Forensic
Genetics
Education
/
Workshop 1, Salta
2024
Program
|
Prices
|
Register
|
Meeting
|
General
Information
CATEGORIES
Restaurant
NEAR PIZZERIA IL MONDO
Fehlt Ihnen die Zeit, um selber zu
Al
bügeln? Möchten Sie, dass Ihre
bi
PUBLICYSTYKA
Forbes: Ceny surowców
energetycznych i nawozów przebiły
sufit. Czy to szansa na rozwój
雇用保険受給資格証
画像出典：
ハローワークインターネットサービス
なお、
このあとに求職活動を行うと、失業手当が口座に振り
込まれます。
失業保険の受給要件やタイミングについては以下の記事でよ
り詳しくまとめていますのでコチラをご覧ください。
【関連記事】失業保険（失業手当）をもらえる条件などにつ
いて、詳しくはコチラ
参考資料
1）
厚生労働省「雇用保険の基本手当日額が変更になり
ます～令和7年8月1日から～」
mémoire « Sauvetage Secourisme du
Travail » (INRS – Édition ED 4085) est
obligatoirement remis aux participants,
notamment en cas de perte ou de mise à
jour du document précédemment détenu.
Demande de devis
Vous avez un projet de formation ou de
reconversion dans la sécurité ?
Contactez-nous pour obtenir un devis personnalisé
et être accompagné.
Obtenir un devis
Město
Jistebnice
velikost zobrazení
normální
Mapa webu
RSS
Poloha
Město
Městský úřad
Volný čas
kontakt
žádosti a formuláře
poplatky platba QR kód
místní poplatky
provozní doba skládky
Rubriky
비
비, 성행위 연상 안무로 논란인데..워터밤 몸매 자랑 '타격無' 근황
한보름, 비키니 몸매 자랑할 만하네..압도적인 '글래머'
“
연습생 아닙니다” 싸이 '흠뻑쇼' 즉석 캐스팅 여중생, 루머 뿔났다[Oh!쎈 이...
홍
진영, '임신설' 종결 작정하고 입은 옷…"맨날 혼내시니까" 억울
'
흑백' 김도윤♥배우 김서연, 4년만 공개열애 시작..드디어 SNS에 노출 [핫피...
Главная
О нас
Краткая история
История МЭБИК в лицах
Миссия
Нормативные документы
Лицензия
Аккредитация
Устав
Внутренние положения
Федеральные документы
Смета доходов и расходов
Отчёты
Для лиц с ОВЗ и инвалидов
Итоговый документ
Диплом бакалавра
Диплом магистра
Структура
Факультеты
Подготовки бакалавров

━━━━

YOUR TASK: Quote every line of the entries above word for word, keeping the original order.

WRITTEN SOLUTION:
Forensic
Genetics
Education
/
Workshop 1, Salta
2024
Program
|
Prices
|
Register
|
Meeting
|
General
Information
CATEGORIES
Restaurant
NEAR PIZZERIA IL MONDO
Fehlt Ihnen die Zeit, um selber zu
Al
bügeln? Möchten Sie, dass Ihre
bi
PUBLICYSTYKA
Forbes: Ceny surowców
energetycznych i nawozów przebiły
sufit. Czy to szansa na rozwój
雇用保険受給資格証
画像出典：
ハローワークインターネットサービス
なお、
このあとに求職活動を行うと、失業手当が口座に振り
込まれます。
失業保険の受給要件やタイミングについては以下の記事でよ
り詳しくまとめていますのでコチラをご覧ください。
【関連記事】失業保険（失業手当）をもらえる条件などにつ
いて、詳しくはコチラ
参考資料
1）
厚生労働省「雇用保険の基本手当日額が変更になり
ます～令和7年8月1日から～」
mémoire « Sauvetage Secourisme du
Travail » (INRS – Édition ED 4085) est
obligatoirement remis aux participants,
notamment en cas de perte ou de mise à
jour du document précédemment détenu.
Demande de devis
Vous avez un projet de formation ou de
reconversion dans la sécurité ?
Contactez-nous pour obtenir un devis personnalisé
et être accompagné.
Obtenir un devis
Město
Jistebnice
velikost zobrazení
normální
Mapa webu
RSS
Poloha
Město
Městský úřad
Volný čas
kontakt
žádosti a formuláře
poplatky platba QR kód
místní poplatky
provozní doba skládky
Rubriky
비
비, 성행위 연상 안무로 논란인데..워터밤 몸매 자랑 '타격無' 근황
한보름, 비키니 몸매 자랑할 만하네..압도적인 '글래머'
“
연습생 아닙니다” 싸이 '흠뻑쇼' 즉석 캐스팅 여중생, 루머 뿔났다[Oh!쎈 이...
홍
진영, '임신설' 종결 작정하고 입은 옷…"맨날 혼내시니까" 억울
'
흑백' 김도윤♥배우 김서연, 4년만 공개열애 시작..드디어 SNS에 노출 [핫피...
Главная
О нас
Краткая история
История МЭБИК в лицах
Миссия
Нормативные документы
Лицензия
Аккредитация
Устав
Внутренние положения
Федеральные документы
Смета доходов и расходов
Отчёты
Для лиц с ОВЗ и инвалидов
Итоговый документ
Диплом бакалавра
Диплом магистра
Структура
Факультеты
Подготовки бакалавров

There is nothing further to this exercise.